Die Strategie, Enthüllungsgeschichten linksliberalen Blättern wie der „Times“ zuzustecken, ist Steve Bannons klarem Blick auf die Nöte der Presse geschuldet. „Die moderne Redaktionswirtschaft hat keine Mittel für große investigative Reportermannschaften“, sagte Bannon zu Bloomberg News. Wenn man ihnen eine sauber recherchierte Story zuträgt, greifen sie begierig zu. Wenn ein demokratischer Politiker in einem etablierten Medium angegriffen wird, erreicht man viel mehr Publikum als in der Nische rechter Internetplattformen.

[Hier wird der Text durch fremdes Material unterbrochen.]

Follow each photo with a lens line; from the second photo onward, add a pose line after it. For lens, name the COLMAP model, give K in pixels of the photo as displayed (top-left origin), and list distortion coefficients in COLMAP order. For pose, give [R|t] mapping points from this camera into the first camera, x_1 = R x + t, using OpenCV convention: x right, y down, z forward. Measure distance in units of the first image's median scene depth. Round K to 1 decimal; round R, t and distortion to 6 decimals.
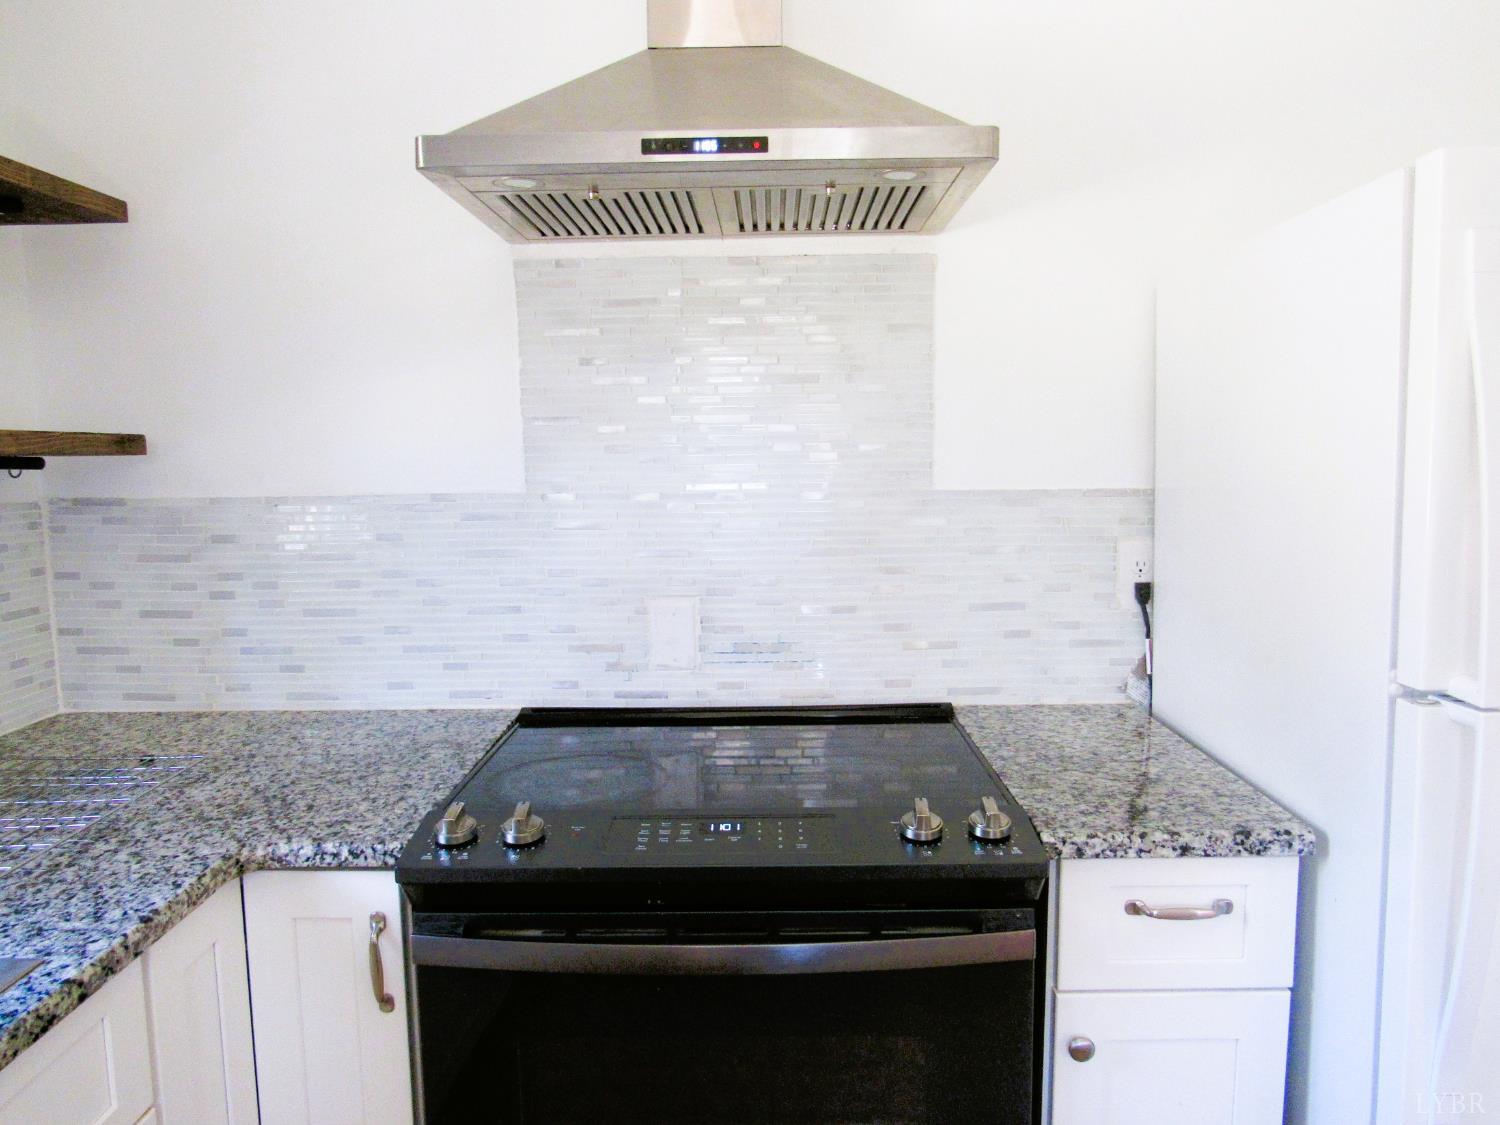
lens RADIAL K [[1103.6, 0, 750.0], [0, 1103.6, 562.5], [0, 0, 1]] dist [-0.007275, -0.000372]
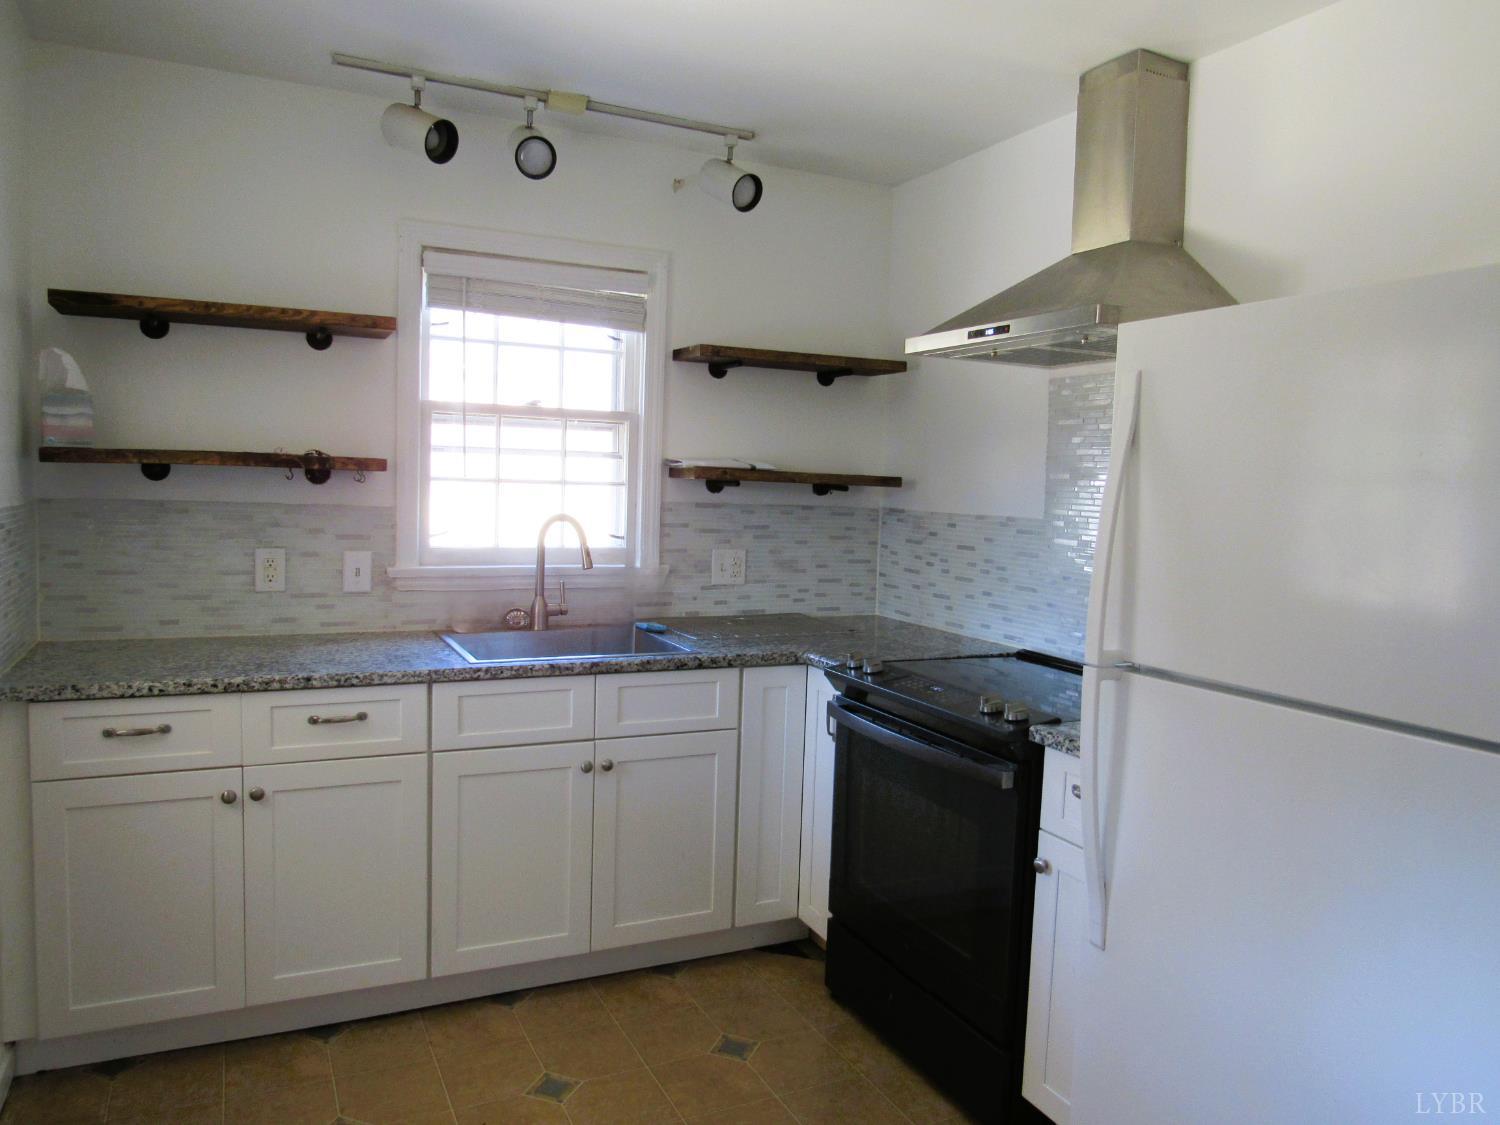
lens RADIAL K [[1080.5, 0, 750.0], [0, 1080.5, 562.5], [0, 0, 1]] dist [-0.044748, -0.001571]
pose [[0.453476, 0.098417, -0.885818, 1.006830], [-0.130550, 0.990500, 0.043215, -0.011887], [0.881656, 0.096046, 0.462016, -0.114644]]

Das kommt letztlich Breitbart News zugute. „Wir waren rund um ,Clinton-Cash‘ nie wirklich die ersten mit einer Story“, sagte Bannon. „Aber wir verlinken zu den Sachen von allen anderen, wir aggregieren, wir ziehen Zeug von den Linken zu uns.“ Bannons Motto lautet „Anchor left, pivot right“, also links ankern, dann nach rechts schwenken. An seinem publizistischen Ziel lässt er keinen Zweifel: „Unsere Vision ist es, eine globale, populistische Nachrichtenseite Mitte rechts gegen das Establishment aufzubauen.“

Breitbart News

Das Breitbart News Network wurde 2007 von Andrew Breitbart gegründet, einst liberaler Publizist aus Los Angeles, der sich mit der Zeit zu einer konservativen Stimme wandelte. Breitbart erlag 2012 einem Herzinfarkt. Seine Seite blieb bestehen und gilt heute als erfolgreichstes rechtspopulistisches Onlinemedium der USA.